In my original study abroad application, I wrote that I hoped experiencing life abroad would help me to better relate to the experiences of immigrants to the United States. And it has.* But I had always assumed I would never know what it was like to be not white in the United States, because white people are generally honored - not ridiculed - in Asian and African countries.
For the most part, that remains true. Because I am white (and Northern European-looking), I don't really stand out for harassment as a foreigner by sight. When I open my mouth, of course, I get the dreaded "Woher kommst du?" (Where are you from?), but that's not the same.
Something that has provided me with some perspective on the experiences of people of color in the United States, however, is the name issue. Simply shaking a new acquaintance's hand and saying my name is sometimes enough to bring on the "Woher kommst du?" My name is foreign, and so I get the questions and the puzzled expressions that go along with a foreign-sounding name.
I sometimes say KAY-ree here (which is just an approximation, though, because German R's are more gutteral than ours), to make it easier for my Austrian conversation partners to understand what I'm saying. (German gets peppered with enough English words for me to understand how difficult it is to understand something in one language, with a completely different pronunciation style, in the middle of a sentence in another.) But that can lead to problems, because I can't roll my R's like Austrians do, and with Keri already being an uncommon name, a lot of times people think I'm saying Kelly.
So I sometimes use the American pronunciation. It is, after all, my name. But then I get blank looks or "bitte?" (huh?) -- the same reactions I show when someone with a non-English name introduces themselves to me. And they get old. I had never really understood before what I privilege it is to have a name that's self-evident, expected, understand without effort -- in a word, hegemonic.

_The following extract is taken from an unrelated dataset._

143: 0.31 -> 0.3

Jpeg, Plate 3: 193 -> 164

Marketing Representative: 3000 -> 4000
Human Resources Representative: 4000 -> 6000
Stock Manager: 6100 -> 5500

I am reminded of the time one of my work colleagues wanted me to find him on Facebook and simply said, "my last name is Pfaffel." He was taken aback by my blank response, fingers hovering over the keys. I had no idea how to spell his last name, which might be hegemonic and self-evident in Austria, but was totally out-of-the-ordinary to my American ears.

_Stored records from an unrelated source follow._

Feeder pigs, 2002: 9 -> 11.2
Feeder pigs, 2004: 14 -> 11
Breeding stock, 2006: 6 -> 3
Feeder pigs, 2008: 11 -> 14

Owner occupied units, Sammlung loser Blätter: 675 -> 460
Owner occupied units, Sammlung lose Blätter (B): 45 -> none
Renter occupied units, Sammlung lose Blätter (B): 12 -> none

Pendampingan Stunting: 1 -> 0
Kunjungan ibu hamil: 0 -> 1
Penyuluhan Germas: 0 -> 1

I am reminded of an Austrian-born man from Turkey, with whom I spoke during our mosque visit in Penetrating Ethnic Communities last semester, who mentioned that one of the most insidious reminders of his outsider status was the constant need to spell out his name.
I am reminded of a play I once saw at Harvard, set in the 1920s, in which a WASP reporter was told that a family of Polish people had died in a house fire. "Kaszinsky was their name." "WHAT?!! Spell it!" Much laughter ensued.

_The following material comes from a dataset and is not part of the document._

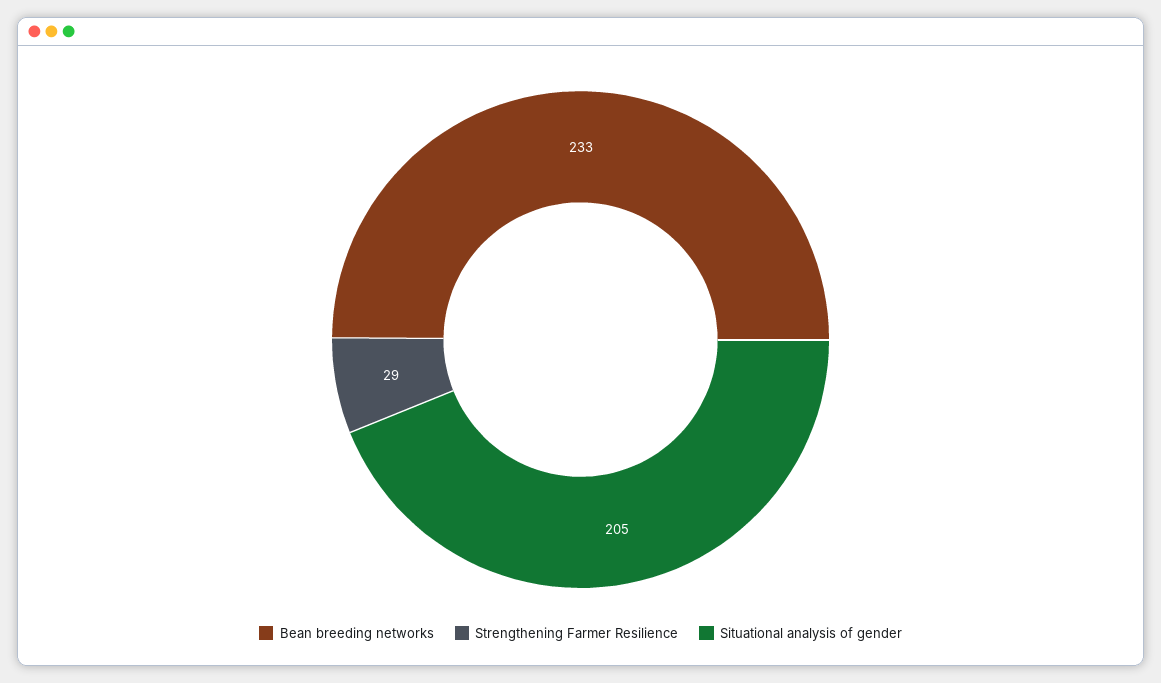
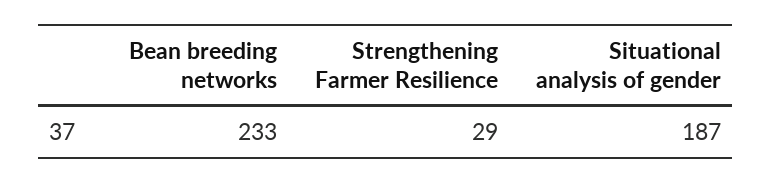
Situational analysis of gender: 205 -> 187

I am reminded of a friend of mine at Harvard, who went by Suzy for years before deciding that her name was actually Suzanna (the legacy of her Mexican father), and that if English speakers were going to sound silly saying it, fine, but they should at least try.
And I am reminded of this video by two Harvard students, talking about how names connotate belonging.
*I don't want to overexaggerate things -- I'm seen as an American here, which is not the same as a real Ausländer, and it's pretty much assumed that I'm going to leave, so I don't get any of the "Austria for the Austrians" crap, except in jest.